You could try some Amano shrimp, depending on what the other tank mates are. As for the moss, is there a particular reason you want something to eat it? If you just don't want it in the tank, you could try manually remove it.


----------



## egementt (Jun 27, 2006)

Actually I'm working on a small sized self sustaining totally closed system. I was thinking of using java moss as the producer of the system. Seems like it'll be hard to find a fish that eats it. Hair algae can work too so I'm open to suggestions.


----------



## bigtroutz (Nov 17, 2006)

"small" is not very precise - but platys will eat filamentous algae pretty well - especially if you don't feed them too often. 
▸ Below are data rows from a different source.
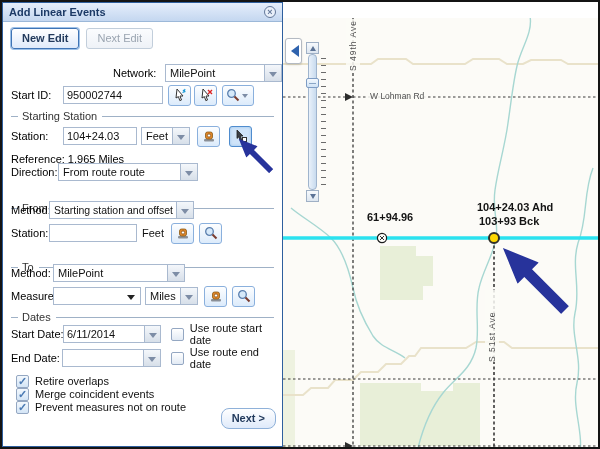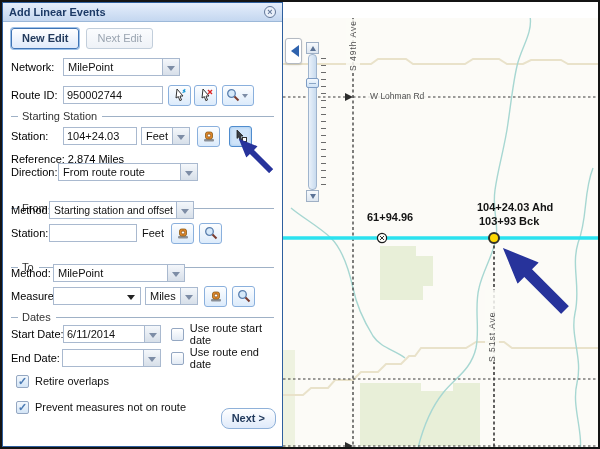--- a/index.html
+++ b/index.html
@@ -112,28 +112,28 @@
       <span class="close-btn">×</span>
     </div>
     <div class="panel-body">
 
       <div class="row" style="top:6px; padding-left:8px;">
         <button class="btn focused">New Edit</button>
         <span style="width:7px"></span>
         <button class="btn disabled">Next Edit</button>
       </div>
 
-      <div class="row" style="top:35px;">
+      <div class="row" style="top:41px;justify-content:flex-end;">
         <span class="lbl" style="width:60px">Network:</span>
         <span class="selval" style="width:100px">MilePoint</span>
         <span class="trigger"></span>
       </div>
 
       <div class="row" style="top:63px;">
-        <span class="lbl" style="width:60px">Route ID:</span>
+        <span class="lbl" style="width:60px">Start ID:</span>
         <input class="fld" style="width: 100px;" value="950002744">
         <span style="width:5px"></span>
         <span class="iconbtn">
           <svg class="icon-svg" width="14" height="14" viewBox="0 0 14 14">
             <path d="M4,1 L10,8 L7,8 L8.5,12 L6.8,12.6 L5.4,8.6 L3,10 Z" fill="#fff" stroke="#333" stroke-width="1"></path>
             <path d="M10 2 l1 1 M12 1 l-1 3 M9.5 4.5 l3-1" stroke="#1e9bd7" stroke-width="1.2" fill="none"></path>
           </svg>
         </span>
         <span style="width:3px"></span>
         <span class="iconbtn">
@@ -173,21 +173,21 @@
         <span style="width:9px"></span>
         <span class="iconbtn active">
           <svg class="icon-svg" width="14" height="14" viewBox="0 0 14 14">
             <path d="M3,1 L9,7 L6.4,7 L7.8,11 L6.2,11.6 L4.9,7.8 L3,9.4 Z" fill="#3a3f45" stroke="#222" stroke-width="0.8"></path>
             <rect x="8.5" y="8.5" width="4" height="4" fill="#fff" stroke="#333" stroke-width="1"></rect>
           </svg>
         </span>
       </div>
 
       <div class="row" style="top:127px;">
-        <span class="lbl">Reference: 2.874 Miles</span>
+        <span class="lbl">Reference: 1.965 Miles</span>
       </div>
 
       <div class="row" style="top:140px;">
         <span class="lbl" style="width:55px">Direction:</span>
         <span class="selval" style="width:123px">From route route</span>
         <span class="trigger"></span>
       </div>
 
       <div class="sep" style="top:180px;">
         <span>From</span>
@@ -275,20 +275,24 @@
         <input class="fld" style="width: 82px;" value="">
         <span class="trigger"></span>
         <span style="width:10px"></span>
         <span class="cb"></span>
         <span class="cb-label">Use route end date</span>
       </div>
 
       <div class="row" style="top:349px; padding-left:13px;">
         <span class="cb on"></span>
         <span class="cb-label">Retire overlaps</span>
+      </div>
+      <div class="row" style="top:362px; padding-left:13px;">
+        <span class="cb on"></span>
+        <span class="cb-label">Merge coincident events</span>
       </div>
       <div class="row" style="top:375px; padding-left:13px;">
         <span class="cb on"></span>
         <span class="cb-label">Prevent measures not on route</span>
       </div>
 
       <div class="row" style="top:386px;">
         <button class="btn next-btn">Next &gt;</button>
       </div>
The only problem is that they breed so fast that they will overpopulate the tank in a short time if there is enough cover for the fry.


----------



## JanS (Apr 14, 2004)

If it's a closed, self sustaining system, I don't recommend any fish. It can work, but it's far from the right environment for anything.
Maybe a snail or two, but in reality, the closed systems aren't a good system for living things in general.


----------



## blackBRUSHalgae (May 4, 2007)

Rosy barb will slurp your green filamentous algae like spaghetti.


----------



## Darter02 (Feb 19, 2007)

My Pencilfish pick at the Java Moss all the time. Of course, I don't think they make a big dent in it... I think I'd need 100s to do that...


----------